Kenanga, in its Property Sector Update today (May 6) said generally, they sense a promising appetite for properties in Johor Bahru, fuelled by its economic potential and the anticipated surge in demand from the RTS spillover.
As a percentage of total GDV, the following developers have the largest exposure in Johor: UEMS (Not-Rated; 70%), ECOWLD (26%), MAHSING (UP; TP: RM1.11) (19%), and SPSETIA (UP; TP: RM0.80) (16%).

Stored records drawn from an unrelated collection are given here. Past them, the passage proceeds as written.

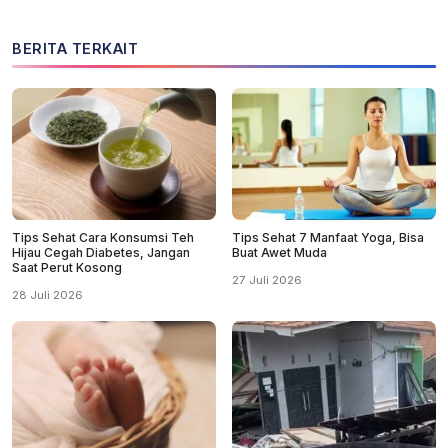
BERITA TERKAIT
Tips Sehat Cara Konsumsi Teh
Tips Sehat 7 Manfaat Yoga, Bisa
Hijau Cegah Diabetes, Jangan
Buat Awet Muda
Saat Perut Kosong
27 Juli 2026
28 Juli 2026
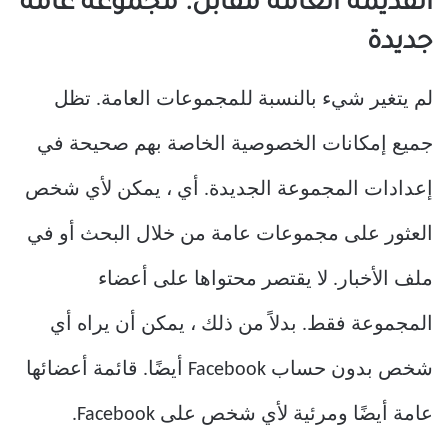
القديمة العامة مقابل. مجموعة عامة
جديدة
لم يتغير شيء بالنسبة للمجموعات العامة. تظل
جميع إمكانات الخصوصية الخاصة بهم صحيحة في
إعدادات المجموعة الجديدة. أي ، يمكن لأي شخص
العثور على مجموعات عامة من خلال البحث أو في
ملف الأخبار. لا يقتصر محتواها على أعضاء
المجموعة فقط. بدلاً من ذلك ، يمكن أن يراه أي
شخص بدون حساب Facebook أيضًا. قائمة أعضائها
عامة أيضًا ومرئية لأي شخص على Facebook.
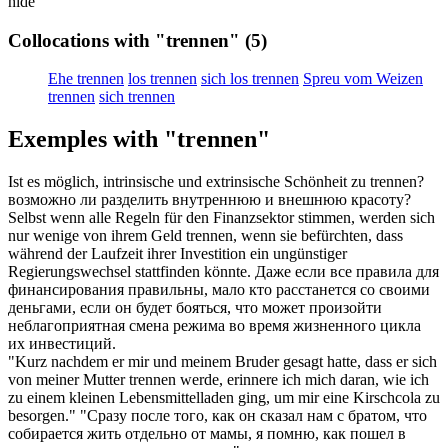
hide
Collocations with "trennen"
(5)
Ehe trennen
los trennen
sich los trennen
Spreu vom Weizen
trennen
sich trennen
Exemples with "trennen"
Ist es möglich, intrinsische und extrinsische Schönheit zu
trennen
?
возможно ли
разделить
внутреннюю и внешнюю красоту?
Selbst wenn alle Regeln für den Finanzsektor stimmen, werden sich
nur wenige von ihrem Geld
trennen
, wenn sie befürchten, dass
während der Laufzeit ihrer Investition ein ungünstiger
Regierungswechsel stattfinden könnte.
Даже если все правила для
финансирования правильны, мало кто
расстанется
со своими
деньгами, если он будет бояться, что может произойти
неблагоприятная смена режима во время жизненного цикла
их инвестиций.
"Kurz nachdem er mir und meinem Bruder gesagt hatte, dass er sich
von meiner Mutter
trennen
werde, erinnere ich mich daran, wie ich
zu einem kleinen Lebensmittelladen ging, um mir eine Kirschcola zu
besorgen."
"Сразу после того, как он сказал нам с братом, что
собирается жить
отдельно
от мамы, я помню, как пошел в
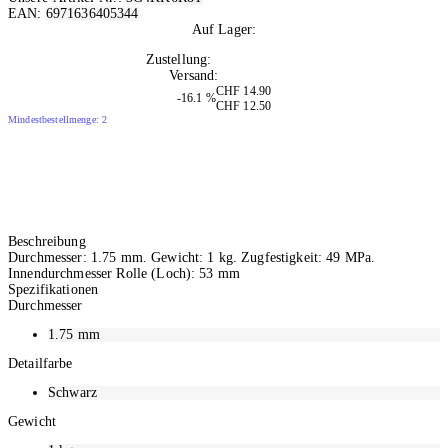
EAN:
6971636405344
Auf Lager:
10+
Zustellung:
Di, 11.08.2026
Versand:
Kostenlos
CHF 14.90
-16.1 %
CHF 12.50
Mindestbestellmenge: 2
Beschreibung
Durchmesser: 1.75 mm. Gewicht: 1 kg. Zugfestigkeit: 49 MPa.
Innendurchmesser Rolle (Loch): 53 mm
Spezifikationen
Durchmesser
1.75
mm
Detailfarbe
Schwarz
Gewicht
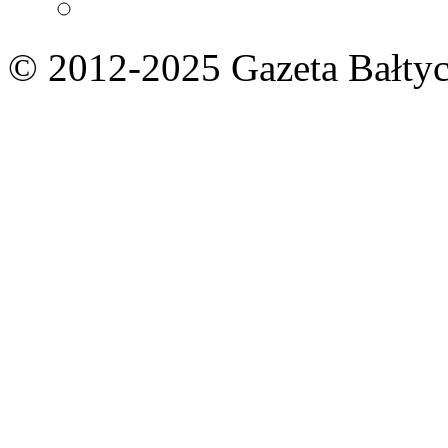
© 2012-2025 Gazeta Bałtyc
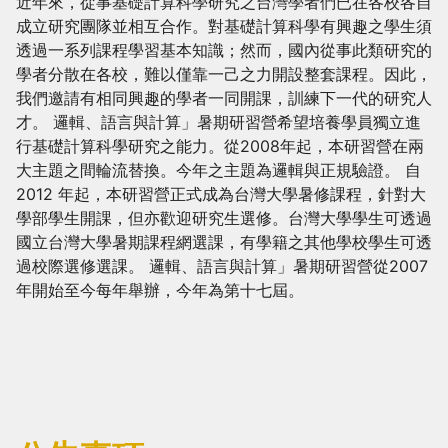
近年來，從事基礎計算科學研究之台灣學者們已在各校各自
成立研究團隊並相互合作。對基礎計算科學有興趣之學生須
透過一系列課程學習基本知識；然而，國內從事此類研究的
學者分散在各校，難以僅靠一己之力開設整套課程。因此，
我們邀請有相同興趣的學者一同開課，訓練下一代的研究人
才。 邏輯、語言與計算」暑期研習營希望培養學員獨立進
行基礎計算科學研究之能力。從2008年起，本研習營在兩
大主題之間輪流替換。今年之主題為邏輯與正規驗證。 自
2012 年起，本研習營正式成為台灣大學暑修課程，針對大
學部學生開課，但亦歡迎研究生選修。台灣大學學生可透過
國立台灣大學暑期課程網選課，有學籍之其他學校學生可透
過校際選修選課。 邏輯、語言與計算」暑期研習營從2007
年開始至今每年舉辦，今年為第十七屆。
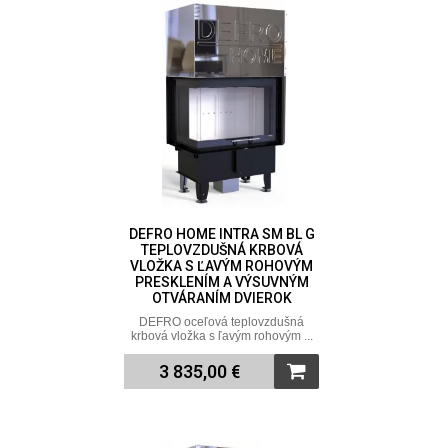
DEFRO HOME INTRA SM BL G
TEPLOVZDUŠNÁ KRBOVÁ
VLOŽKA S ĽAVÝM ROHOVÝM
PRESKLENÍM A VÝSUVNÝM
OTVÁRANÍM DVIEROK
DEFRO oceľová teplovzdušná
krbová vložka s ľavým rohovým ...
3 835,00 €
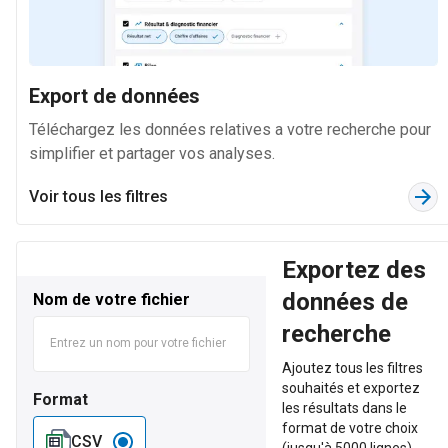
14 M
824 k
Fabrication d'autres produits minéraux non métalliques
Export de données
27 k
Téléchargez les données relatives a votre recherche pour
14 M
simplifier et partager vos analyses.
1,4 M
Voir tous les filtres
Édition
98 k
13 M
Exportez des
1 M
données de
Nom de votre fichier
recherche
Activités de location et location-bail
155 k
Ajoutez tous les filtres
12 M
souhaités et exportez
Format
1,1 M
les résultats dans le
format de votre choix
CSV
(jusqu'à 5000 lignes)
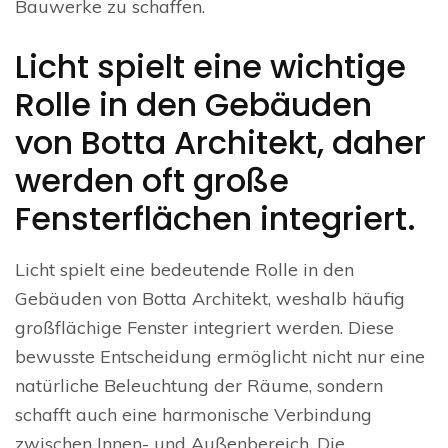
Bauwerke zu schaffen.
Licht spielt eine wichtige
Rolle in den Gebäuden
von Botta Architekt, daher
werden oft große
Fensterflächen integriert.
Licht spielt eine bedeutende Rolle in den
Gebäuden von Botta Architekt, weshalb häufig
großflächige Fenster integriert werden. Diese
bewusste Entscheidung ermöglicht nicht nur eine
natürliche Beleuchtung der Räume, sondern
schafft auch eine harmonische Verbindung
zwischen Innen- und Außenbereich. Die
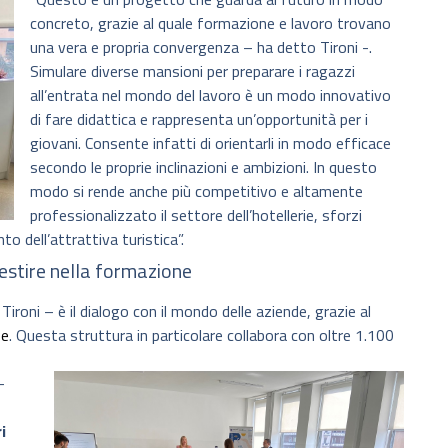
concreto, grazie al quale formazione e lavoro trovano
una vera e propria convergenza – ha detto Tironi -.
Simulare diverse mansioni per preparare i ragazzi
all’entrata nel mondo del lavoro è un modo innovativo
di fare didattica e rappresenta un’opportunità per i
giovani. Consente infatti di orientarli in modo efficace
secondo le proprie inclinazioni e ambizioni. In questo
modo si rende anche più competitivo e altamente
professionalizzato il settore dell’hotellerie, sforzi
o dell’attrattiva turistica”.
estire nella formazione
ironi – è il dialogo con il mondo delle aziende, grazie al
se
. Questa struttura in particolare collabora con oltre 1.100
–
i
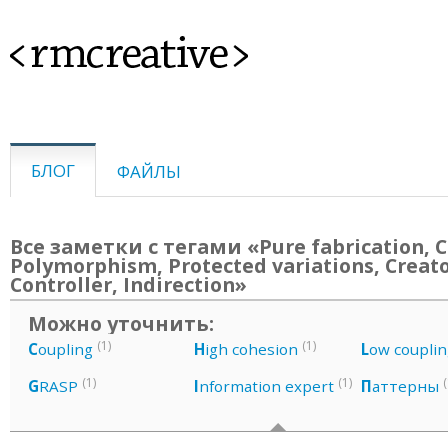
<rmcreative>
БЛОГ
ФАЙЛЫ
Все заметки с тегами «Pure fabrication, C
Polymorphism, Protected variations, Creato
Controller, Indirection»
Можно уточнить:
(1)
(1)
C
oupling
H
igh cohesion
L
ow couplin
(1)
(1)
(
G
RASP
I
nformation expert
П
аттерны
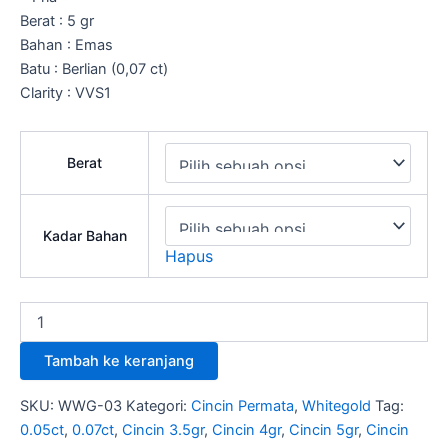
Berat : 5 gr
Bahan : Emas
Batu : Berlian (0,07 ct)
Clarity : VVS1
Berat
Kadar Bahan
Hapus
Tambah ke keranjang
SKU:
WWG-03
Kategori:
Cincin Permata
,
Whitegold
Tag:
0.05ct
,
0.07ct
,
Cincin 3.5gr
,
Cincin 4gr
,
Cincin 5gr
,
Cincin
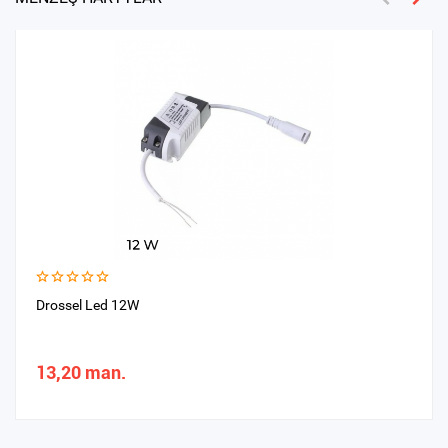
Drossel Led 12W
13,20 man.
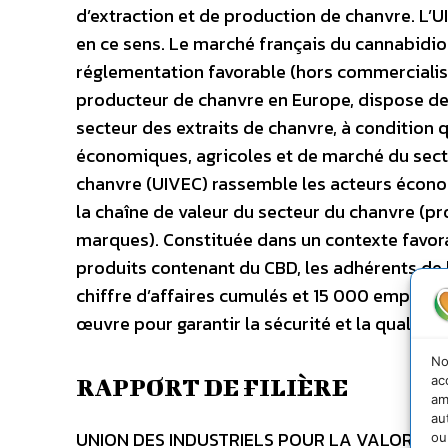
d’extraction et de production de chanvre. L’U
en ce sens. Le marché français du cannabidio
réglementation favorable (hors commercialisa
producteur de chanvre en Europe, dispose de 
secteur des extraits de chanvre, à condition 
économiques, agricoles et de marché du secteu
chanvre (UIVEC) rassemble les acteurs économ
la chaîne de valeur du secteur du chanvre (pr
marques). Constituée dans un contexte favo
produits contenant du CBD, les adhérents de l
chiffre d’affaires cumulés et 15 000 emplois.
œuvre pour garantir la sécurité et la qualit
No
ac
RAPPORT DE FILIÈRE
am
au
UNION DES INDUSTRIELS POUR LA VALORISATI
ou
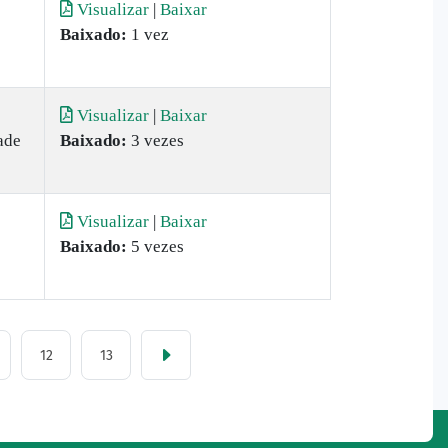
Visualizar
|
Baixar
Baixado:
1 vez
Visualizar
|
Baixar
ade
Baixado:
3 vezes
Visualizar
|
Baixar
Baixado:
5 vezes
12
13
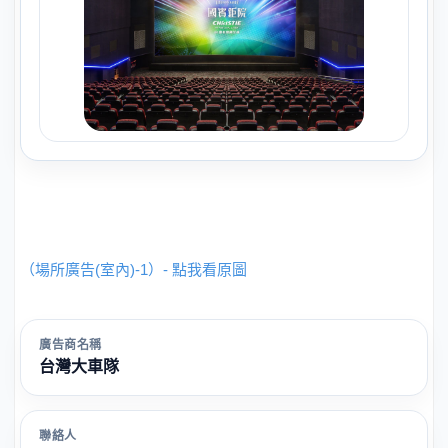
（場所廣告(室內)-1）- 點我看原圖
廣告商名稱
台灣大車隊
聯絡人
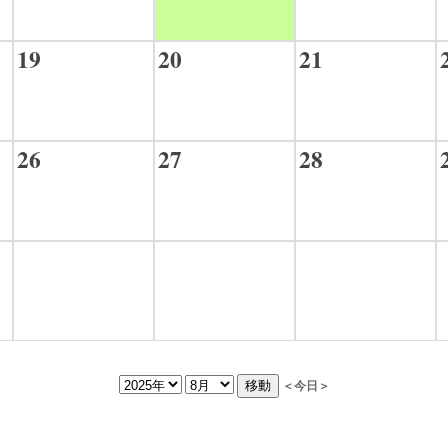
19
20
21
26
27
28
＜今日＞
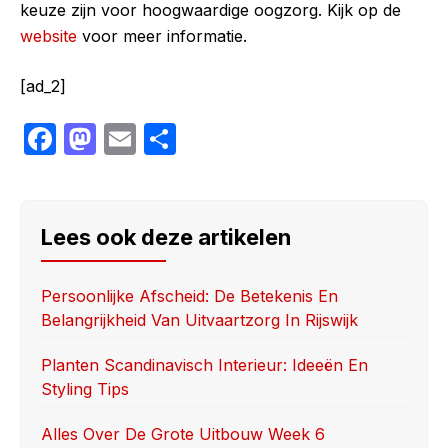
keuze zijn voor hoogwaardige oogzorg. Kijk op de
website
voor meer informatie.
[ad_2]
F
M
E
S
a
a
m
h
c
st
ail
ar
e
o
e
Lees ook deze artikelen
b
d
o
o
Persoonlijke Afscheid: De Betekenis En
Belangrijkheid Van Uitvaartzorg In Rijswijk
o
n
k
Planten Scandinavisch Interieur: Ideeën En
Styling Tips
Alles Over De Grote Uitbouw Week 6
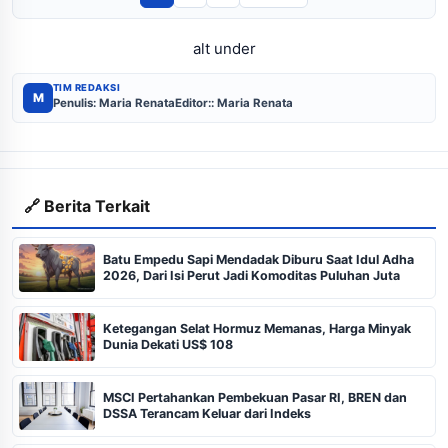
alt under
TIM REDAKSI
M
Penulis: Maria Renata
Editor:: Maria Renata
🔗 Berita Terkait
Batu Empedu Sapi Mendadak Diburu Saat Idul Adha
2026, Dari Isi Perut Jadi Komoditas Puluhan Juta
Ketegangan Selat Hormuz Memanas, Harga Minyak
Dunia Dekati US$ 108
MSCI Pertahankan Pembekuan Pasar RI, BREN dan
DSSA Terancam Keluar dari Indeks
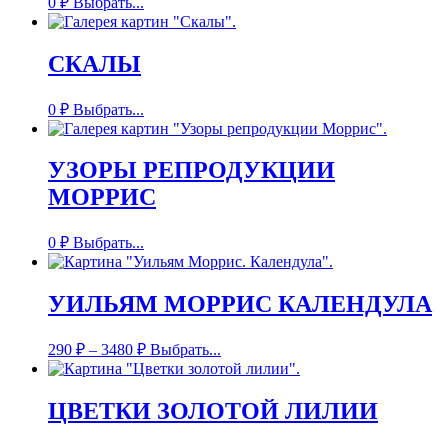
0
₽
Выбрать...
СКАЛЫ
0
₽
Выбрать...
УЗОРЫ РЕПРОДУКЦИИ
МОРРИС
0
₽
Выбрать...
УИЛЬЯМ МОРРИС КАЛЕНДУЛА
290
₽
–
3480
₽
Выбрать...
ЦВЕТКИ ЗОЛОТОЙ ЛИЛИИ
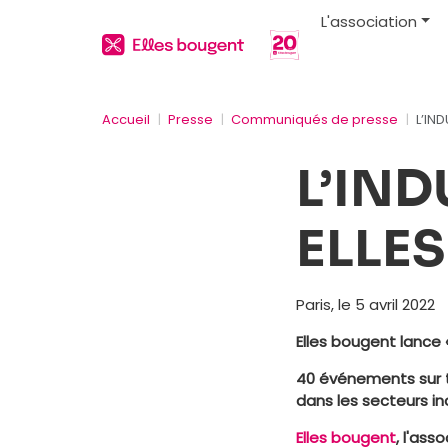
L'association
Accueil
Presse
Communiqués de presse
L’IND
L’IND
ELLES 
Paris, le 5 avril 2022
Elles bougent lance «
40 événements sur to
dans les secteurs in
Elles bougent
, l'ass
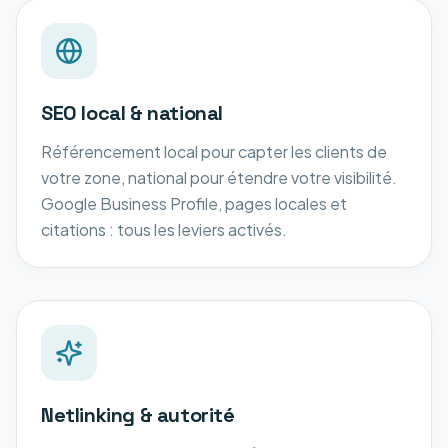
SEO local & national
Référencement local pour capter les clients de
votre zone, national pour étendre votre visibilité.
Google Business Profile, pages locales et
citations : tous les leviers activés.
Netlinking & autorité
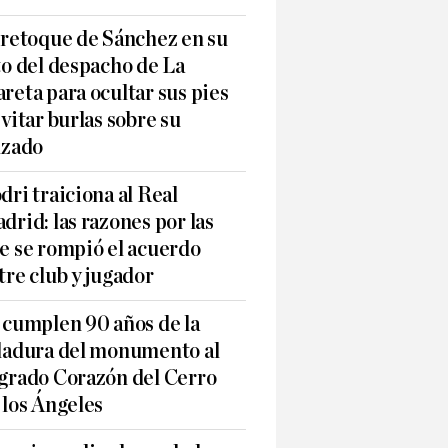
 retoque de Sánchez en su
to del despacho de La
reta para ocultar sus pies
evitar burlas sobre su
lzado
dri traiciona al Real
drid: las razones por las
e se rompió el acuerdo
tre club y jugador
 cumplen 90 años de la
ladura del monumento al
grado Corazón del Cerro
 los Ángeles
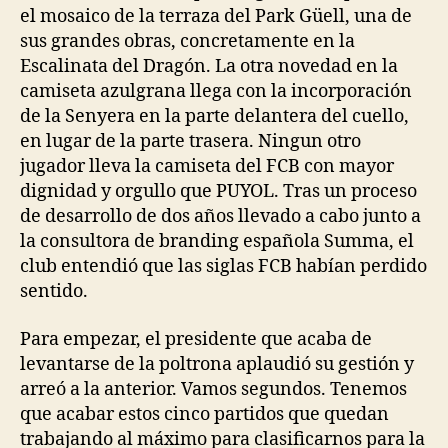
el mosaico de la terraza del Park Güell, una de
sus grandes obras, concretamente en la
Escalinata del Dragón. La otra novedad en la
camiseta azulgrana llega con la incorporación
de la Senyera en la parte delantera del cuello,
en lugar de la parte trasera. Ningun otro
jugador lleva la camiseta del FCB con mayor
dignidad y orgullo que PUYOL. Tras un proceso
de desarrollo de dos años llevado a cabo junto a
la consultora de branding española Summa, el
club entendió que las siglas FCB habían perdido
sentido.
Para empezar, el presidente que acaba de
levantarse de la poltrona aplaudió su gestión y
arreó a la anterior. Vamos segundos. Tenemos
que acabar estos cinco partidos que quedan
trabajando al máximo para clasificarnos para la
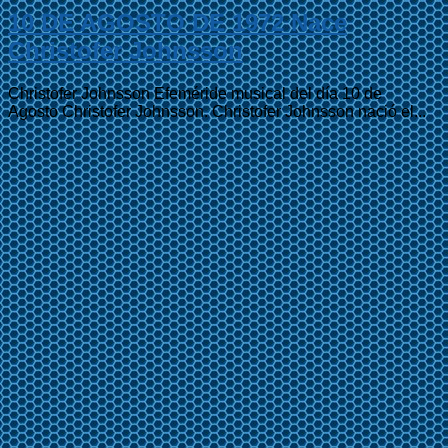
10 DE AGOSTO DE 1972 Nace
Christofer Johnsson
Christofer Johnsson Efeméride musical del día 10 de
Agosto Christofer Johnsson. Christofer Johnsson nació el...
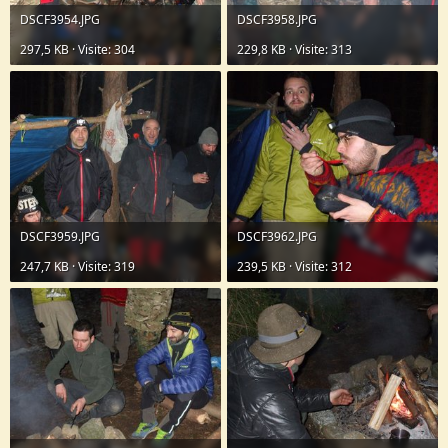
DSCF3954.JPG
DSCF3958.JPG
297,5 KB · Visite: 304
229,8 KB · Visite: 313
DSCF3959.JPG
DSCF3962.JPG
247,7 KB · Visite: 319
239,5 KB · Visite: 312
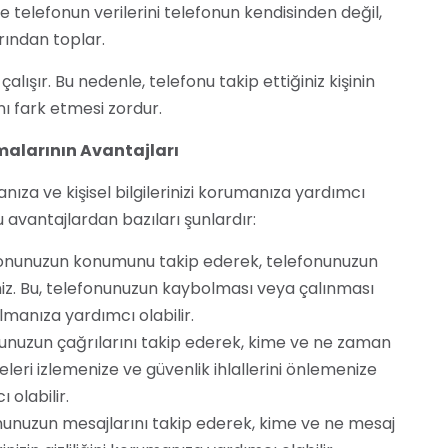
 telefonun verilerini telefonun kendisinden değil,
rından toplar.
alışır. Bu nedenle, telefonu takip ettiğiniz kişinin
ı fark etmesi zordur.
alarının Avantajları
nıza ve kişisel bilgilerinizi korumanıza yardımcı
 avantajlardan bazıları şunlardır:
onunuzun konumunu takip ederek, telefonunuzun
iniz. Bu, telefonunuzun kaybolması veya çalınması
manıza yardımcı olabilir.
nuzun çağrılarını takip ederek, kime ve ne zaman
viteleri izlemenize ve güvenlik ihlallerini önlemenize
 olabilir.
unuzun mesajlarını takip ederek, kime ve ne mesaj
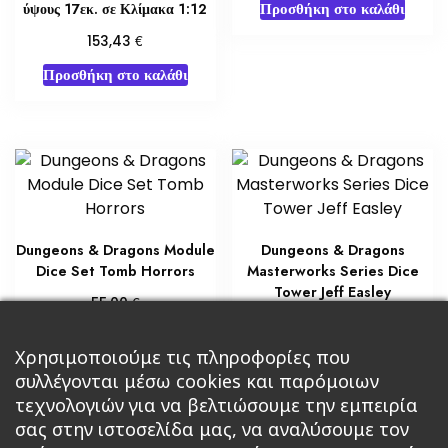
Προσθήκη στο καλάθι
ύψους 17εκ. σε Κλίμακα 1:12
€
153,43
Προσθήκη στο καλάθι
Dungeons & Dragons Module
Dungeons & Dragons
Dice Set Tomb Horrors
Masterworks Series Dice
Tower Jeff Easley
€
55,00
€
30,00
Προσθήκη στο καλάθι
Χρησιμοποιούμε τις πληροφορίες που
Διαβάστε περισσότερα
συλλέγονται μέσω cookies και παρόμοιων
τεχνολογιών για να βελτιώσουμε την εμπειρία
σας στην ιστοσελίδα μας, να αναλύσουμε τον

Kenanga’s observation of various property developments in Johor unveiled perspectives of the evolving real estate landscape. While promising attributes like attractive pricing, high occupancy rates, and strategic proximity to future infrastructure such as the RTS and HSR lines were evident, challenges such as limited ground public transportation accessibility, potential road congestion, and concerns regarding surrounding development maintenance also surfaced.
These complexities highlight the diverse nature of Johor’s property market, where the combination of various factors will ultimately shape its future landscape and attractiveness to both investors and residents. However, it will take time for the market to achieve optimal conditions, given the multifaceted challenges and considerations involved.
For more immediate earnings visibility, Kenanga is still more inclined to put their money on players focusing on affordable housing. This is because of the challenges posed by the heightened cost of living and rising interest rates, as well as the growing population of young people seeking affordable housing solutions.
Kenanga likes MKH given its focus on affordable and transit-oriented development (TOD) projects. The group plans to launch affordable high-rise service apartments and retail shops with a total GDV of RM581.9m, and with RM722.0m in unbilled sales, revenue sustainability is expected over the next two years.
They also like MKH for its expanding plantation business in Kalimantan and its proximity to the new capital city of Indonesia that opens it up to various opportunities.
On a broader perspective, Kenanga finds it increasingly hard to find value among property stocks as share prices have run way ahead of fundamentals. We cut our call on the sector to UNDERWEIGHT from NEUTRAL and downgrade our recommendations for SIMEPROP and SPSETIA to UNDERPERFORM from OUTPERFORM and MARKET PERFORM, respectively. Kenanga has cut their call on the sector to UNDERWEIGHT from NEUTRAL and downgraded their recommendations for SIMEPROP (UP; TP: RM0.84) and SPSETIA to UNDERPERFORM from OUTPERFORM and MARKET PERFORM, respectively.